Exercise → Count the lines below that hold "format". Give the number without comment.

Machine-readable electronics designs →

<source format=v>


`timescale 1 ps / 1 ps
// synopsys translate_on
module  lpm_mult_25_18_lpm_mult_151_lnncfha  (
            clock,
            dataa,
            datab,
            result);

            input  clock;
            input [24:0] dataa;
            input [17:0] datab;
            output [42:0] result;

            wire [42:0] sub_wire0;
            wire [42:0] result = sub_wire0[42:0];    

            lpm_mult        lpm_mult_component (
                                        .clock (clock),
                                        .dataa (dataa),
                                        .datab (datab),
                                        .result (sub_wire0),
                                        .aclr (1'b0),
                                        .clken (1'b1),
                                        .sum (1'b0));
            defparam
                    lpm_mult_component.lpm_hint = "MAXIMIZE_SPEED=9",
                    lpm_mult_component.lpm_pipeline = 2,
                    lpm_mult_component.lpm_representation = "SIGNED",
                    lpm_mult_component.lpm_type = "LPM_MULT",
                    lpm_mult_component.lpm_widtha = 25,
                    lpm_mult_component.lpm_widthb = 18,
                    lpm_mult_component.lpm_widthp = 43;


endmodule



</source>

--

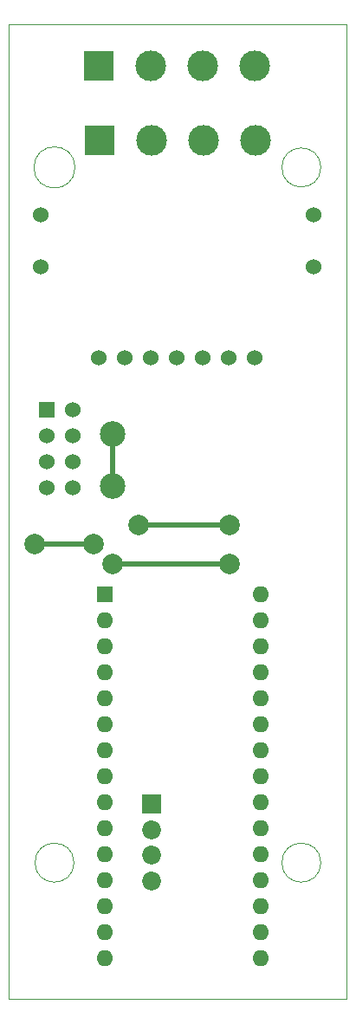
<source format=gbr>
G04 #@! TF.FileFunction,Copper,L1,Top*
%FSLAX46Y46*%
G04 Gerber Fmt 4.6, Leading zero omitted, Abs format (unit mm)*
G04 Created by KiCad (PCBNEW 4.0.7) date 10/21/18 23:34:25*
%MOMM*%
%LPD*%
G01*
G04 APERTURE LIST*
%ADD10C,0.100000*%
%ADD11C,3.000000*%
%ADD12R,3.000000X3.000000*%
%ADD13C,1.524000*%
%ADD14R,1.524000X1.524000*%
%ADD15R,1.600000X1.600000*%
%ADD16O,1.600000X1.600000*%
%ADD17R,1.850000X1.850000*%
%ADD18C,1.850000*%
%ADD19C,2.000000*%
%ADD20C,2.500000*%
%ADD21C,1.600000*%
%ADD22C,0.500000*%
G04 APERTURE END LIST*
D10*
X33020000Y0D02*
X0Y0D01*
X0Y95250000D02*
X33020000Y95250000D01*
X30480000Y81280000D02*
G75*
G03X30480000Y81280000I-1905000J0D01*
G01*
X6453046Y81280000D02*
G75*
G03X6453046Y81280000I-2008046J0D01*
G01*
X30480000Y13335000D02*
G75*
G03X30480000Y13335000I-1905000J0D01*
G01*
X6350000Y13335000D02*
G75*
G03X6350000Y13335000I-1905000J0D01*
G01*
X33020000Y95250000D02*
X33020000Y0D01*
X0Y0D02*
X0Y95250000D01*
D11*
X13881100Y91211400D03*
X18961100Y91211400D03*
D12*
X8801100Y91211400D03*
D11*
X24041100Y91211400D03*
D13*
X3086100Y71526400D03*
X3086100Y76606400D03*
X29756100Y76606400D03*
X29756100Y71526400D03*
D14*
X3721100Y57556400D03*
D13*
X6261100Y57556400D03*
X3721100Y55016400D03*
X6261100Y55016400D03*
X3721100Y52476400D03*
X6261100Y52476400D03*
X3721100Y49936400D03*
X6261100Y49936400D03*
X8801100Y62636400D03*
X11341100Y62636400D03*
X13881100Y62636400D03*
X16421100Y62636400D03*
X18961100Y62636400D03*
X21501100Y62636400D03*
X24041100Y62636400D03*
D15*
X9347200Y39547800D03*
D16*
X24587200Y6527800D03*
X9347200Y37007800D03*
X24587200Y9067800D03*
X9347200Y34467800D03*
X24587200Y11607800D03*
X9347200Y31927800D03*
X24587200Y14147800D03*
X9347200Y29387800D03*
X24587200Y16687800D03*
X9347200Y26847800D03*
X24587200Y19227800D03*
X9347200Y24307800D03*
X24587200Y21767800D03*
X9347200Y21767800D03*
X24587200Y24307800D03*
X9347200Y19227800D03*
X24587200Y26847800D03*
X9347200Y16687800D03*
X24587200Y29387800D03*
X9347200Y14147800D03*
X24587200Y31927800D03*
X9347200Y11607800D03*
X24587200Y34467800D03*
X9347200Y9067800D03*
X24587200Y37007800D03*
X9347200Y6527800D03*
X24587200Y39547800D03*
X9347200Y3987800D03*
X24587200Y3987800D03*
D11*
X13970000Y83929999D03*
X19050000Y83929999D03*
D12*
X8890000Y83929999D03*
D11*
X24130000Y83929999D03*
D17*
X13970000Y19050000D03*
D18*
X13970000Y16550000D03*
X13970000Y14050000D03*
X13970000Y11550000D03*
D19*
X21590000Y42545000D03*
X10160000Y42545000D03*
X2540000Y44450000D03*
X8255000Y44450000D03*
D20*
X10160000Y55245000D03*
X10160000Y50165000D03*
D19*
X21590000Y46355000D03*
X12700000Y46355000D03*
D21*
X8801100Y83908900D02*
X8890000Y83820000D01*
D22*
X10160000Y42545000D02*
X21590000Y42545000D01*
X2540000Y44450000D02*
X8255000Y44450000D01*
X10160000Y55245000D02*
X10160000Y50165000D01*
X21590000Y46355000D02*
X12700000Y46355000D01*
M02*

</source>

...

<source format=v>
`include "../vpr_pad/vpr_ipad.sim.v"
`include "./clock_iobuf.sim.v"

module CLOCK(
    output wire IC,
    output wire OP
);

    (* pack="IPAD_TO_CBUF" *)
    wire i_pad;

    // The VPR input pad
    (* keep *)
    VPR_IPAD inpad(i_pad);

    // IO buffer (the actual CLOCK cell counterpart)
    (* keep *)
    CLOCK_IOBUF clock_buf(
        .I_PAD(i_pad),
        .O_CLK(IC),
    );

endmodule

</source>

Exercise output → 4